我不知道故事應當怎樣開頭。或許不從畫家的時代說起,而是從他死後一百年說起。現在的時間是16世紀後半葉,我們星球的一個奇異的新模樣正初現端倪。或者說,它在人們心中的樣子正在瓦解。如果要我打個比方,它曾像佛蘭德古畫裡上帝握在手中的玻璃球,沉靜剔透,包含了世間萬物。這個完美密閉的玻璃球正在分崩離析,身處其間的人們卻並不能即刻察覺。航船駛向未知之地,人們知道了海那邊有堅實的大陸,上面生活著的雖不是古書裡描繪的怪物,但要說他們是和自己一樣的人,人們也會大驚失色。現在再來看看我們自己的舊大陸,何等眼花繚亂的景象,在地下發掘出了古代的大理石像,甚至是一整座城,在舊書堆裡發掘出了沉睡已久的語言和詩篇,在人人熟悉又陌生的《新約》裡發現了新信仰,在夜空裡發現了星辰的新規律,在身體裡探查出了血液的流向;但人們不會因此更加睿智,也不會因此流血流得更少些。此時離比利時誕生為時尚早,低地國家正在西班牙手中。也許只需說,我們腳下的土地與其上的人們一直羈絆甚少。我們的佛蘭德就像一片孤零零的葉子,早已忘記了主宰自己的滋味;或者相反,它對自己的主人並不在意,只是懸掛在那裡,任由自己在空氣中飄蕩。它的主人姓甚名誰,並不能改變這條或那條河道的流向,也不能阻止這頭或那頭牛犢被割開喉嚨。
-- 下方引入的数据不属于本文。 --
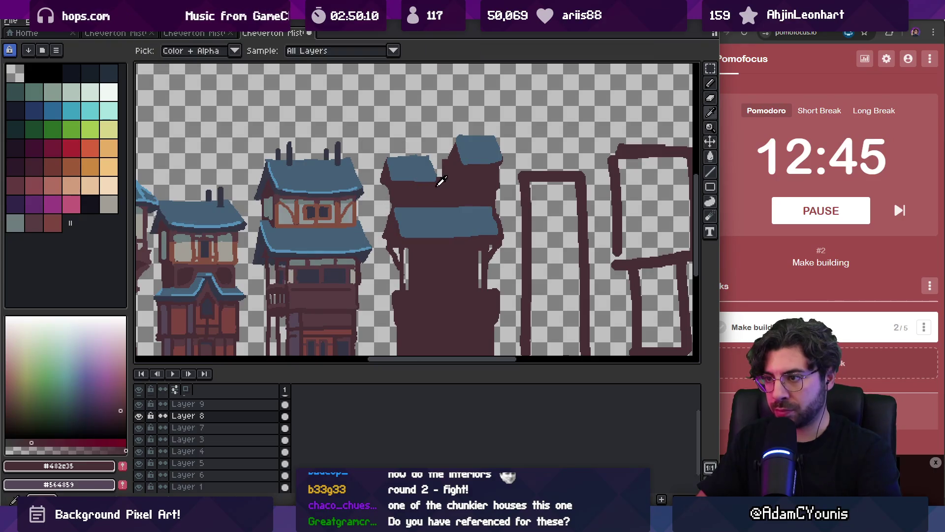
Step: Sample the dark slate #353747 from the canvas to recolour the tower body
key(b)
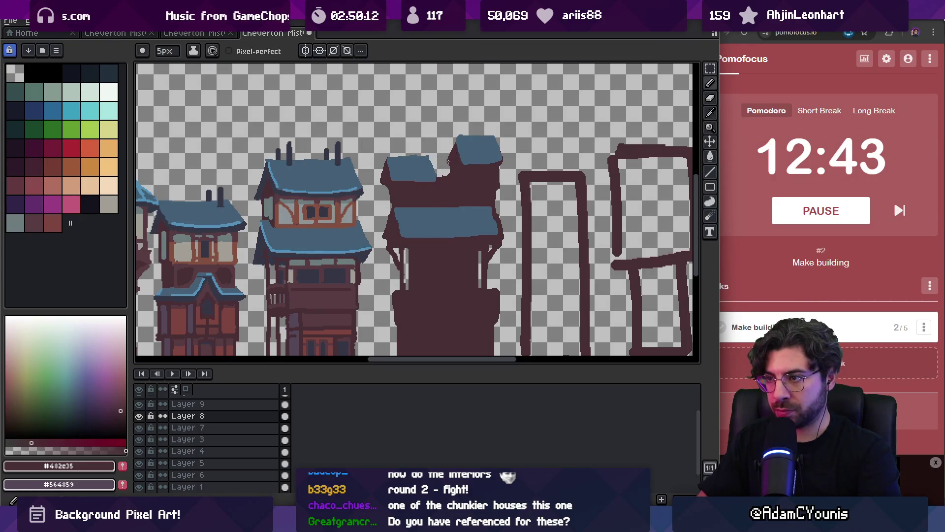
alt+click(321, 175)
alt+click(389, 182)
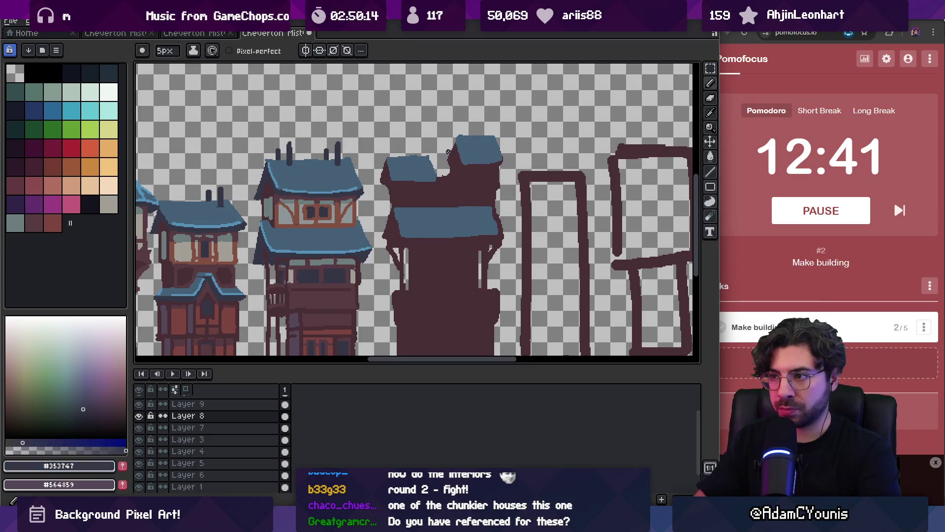
key(z)
key(b)
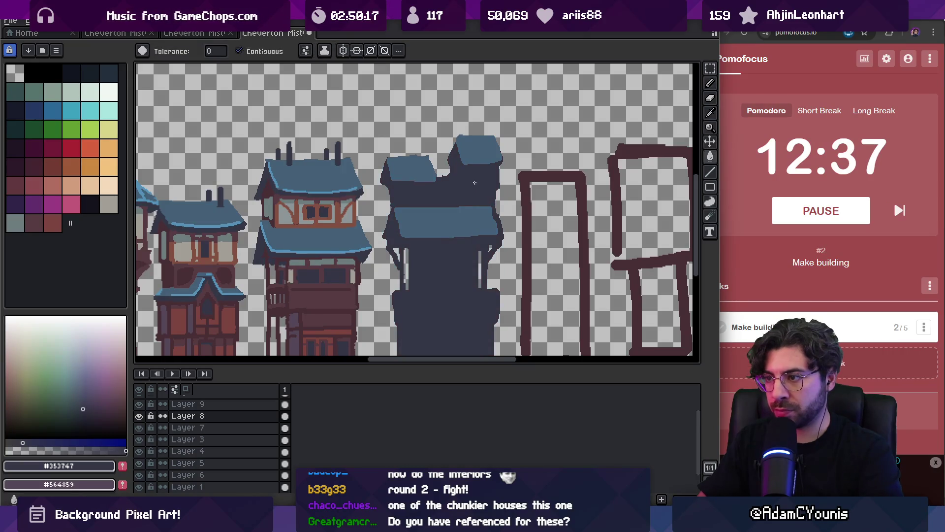
Step: Paint the tower's left edge and the roof's bottom edge dark
scroll(492, 203, up, 2)
key(g)
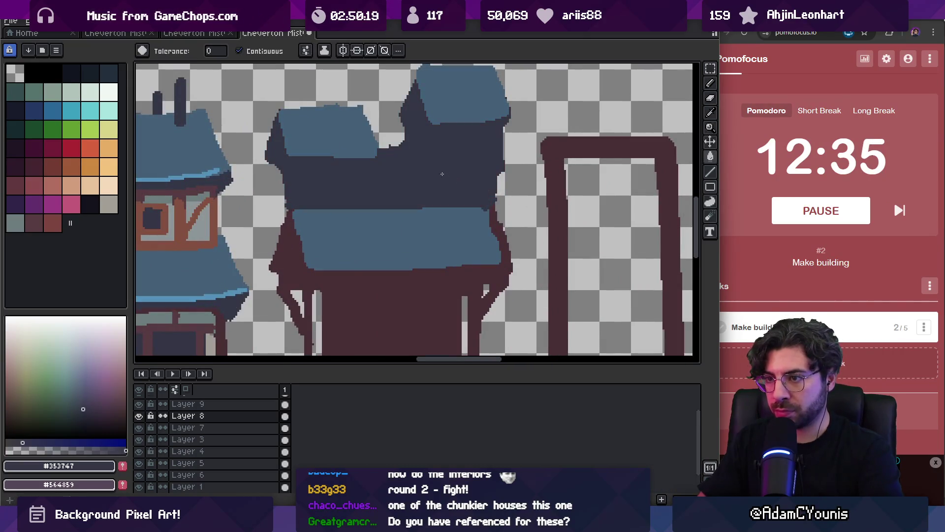
key(b)
scroll(434, 144, up, 2)
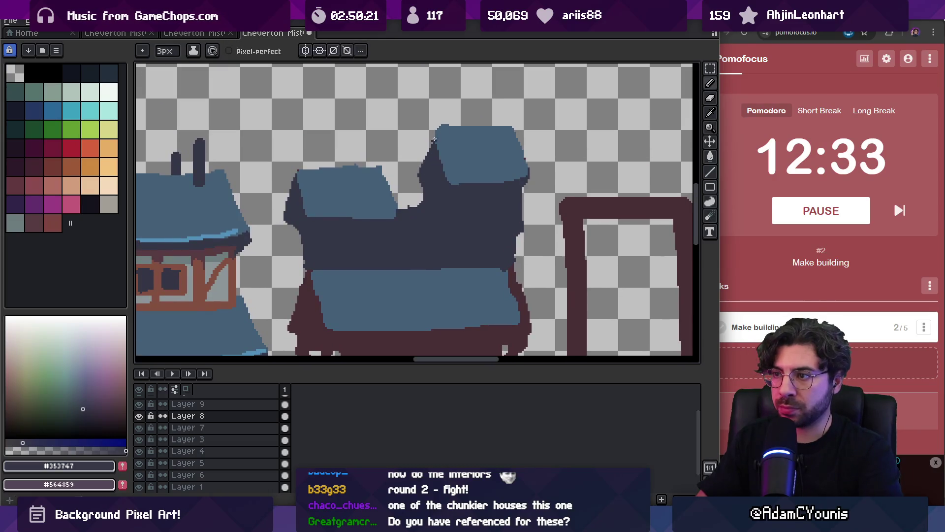
drag(419, 182, 425, 148)
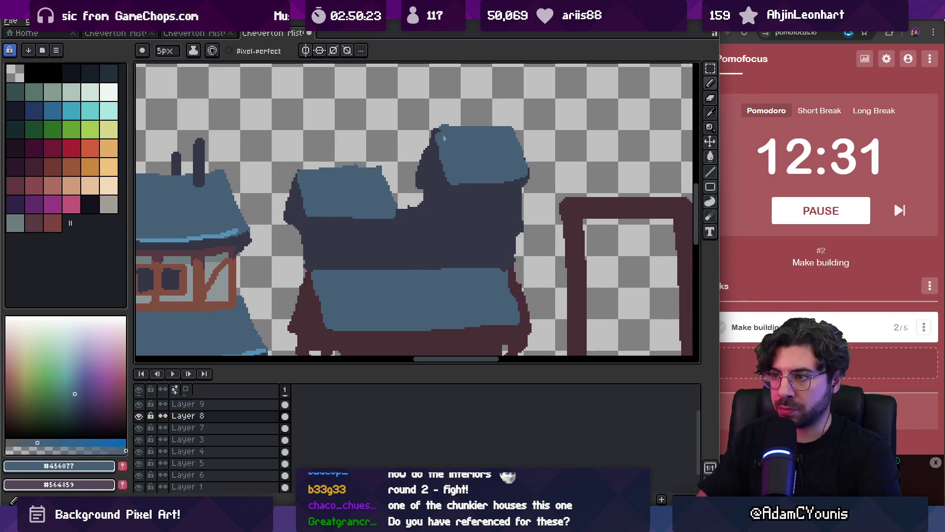
drag(446, 182, 502, 186)
key(e)
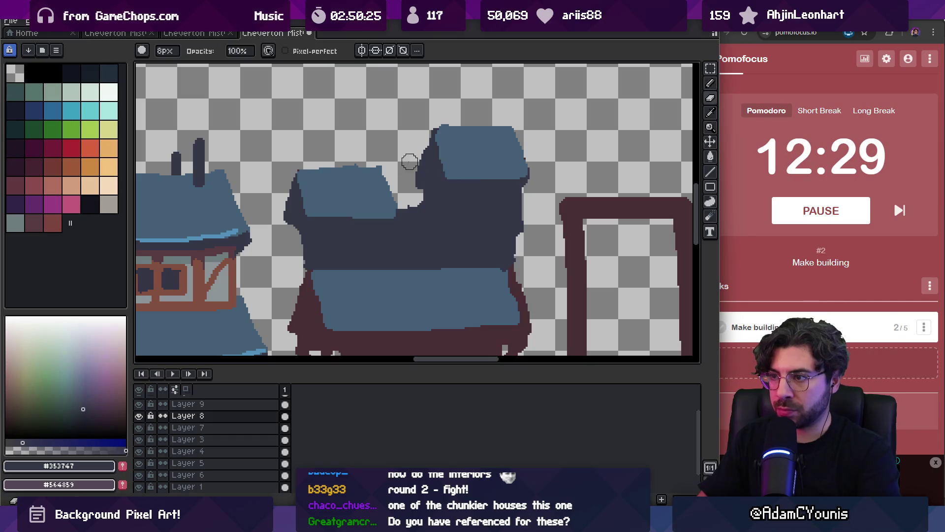
key(i)
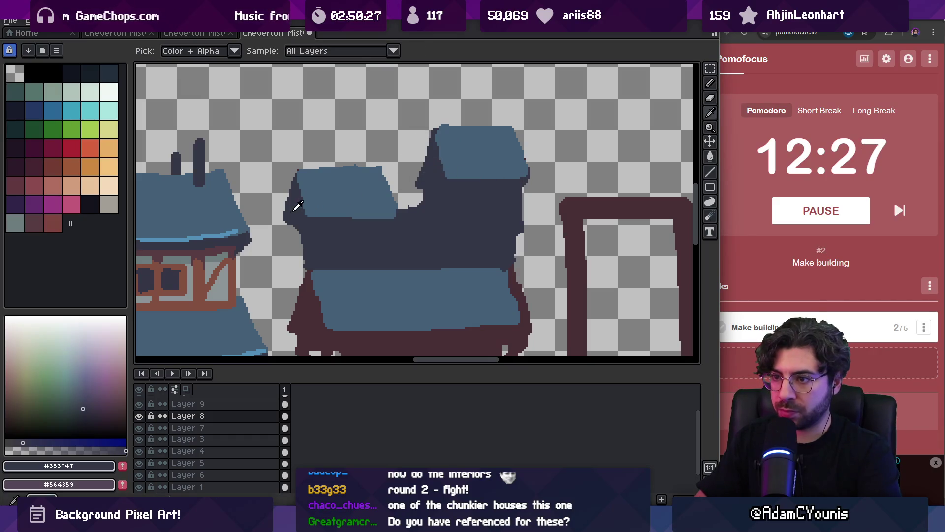
key(b)
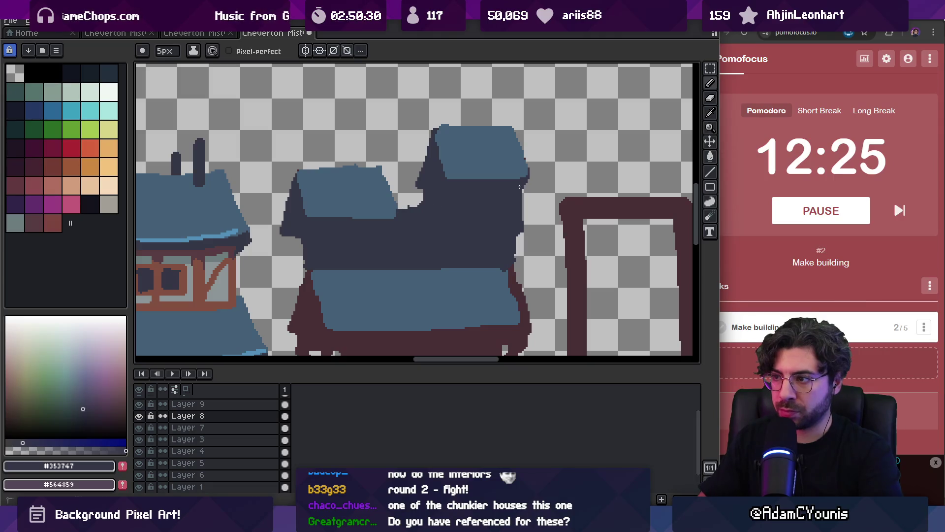
Step: Try lasso selections around the peaked upper roof and the area beside it, then deselect
key(z)
scroll(488, 180, down, 5)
現在看看誰來了,我們不知道他是什麼人,他用厚重的氈袍抵禦嚴寒,艱難的步伐與其說是被風雪所阻,不如說是被什麼畏懼或痛苦所阻。天太冷了,需要燒柴火,可是森林屬於老爺們,屬於尊貴的國王,野兔在被撕裂前尚且可以享用神聖的森林,人卻不行。可從遠遠近近煙囪裡升起的這些白煙來自哪裡呢,這氣味是最優質的椴木,還帶著彩漆和焚香的味道。燒紅的爐膛裡迸起的殘燼,曾經是聖安東尼的頭顱,是聖卡特琳濃密的長髮,是三王來朝的畫板。英勇的聖像破壞者們洗劫了佛蘭德的教堂,我們儘管讓議事司鐸們去痛哭流涕,讓英雄們先歡呼後躲藏,這是他們應得的。這些拋在街角的木頭終於被當成了木頭,缺糧少柴的居民們不偏不倚地對待了它們。現在,不是我們為聖母瑪利亞披上金衣服,而是聖母瑪利亞為我們噼啪燃燒。現在聖像沒有了,但它們終究帶來了實實在在的溫暖。今天晚上怎麼這樣暖和呀!瞎眼的老祖母會這樣說,然後安詳睡去。整個城市的天空都瀰漫著焚燒聖像的味道,聖徒們交融在一起,從未如此親密無間地充盈了我們的肺腑,通過血液與我們同在。這是真正的諸聖相通,向輕煙祈禱吧。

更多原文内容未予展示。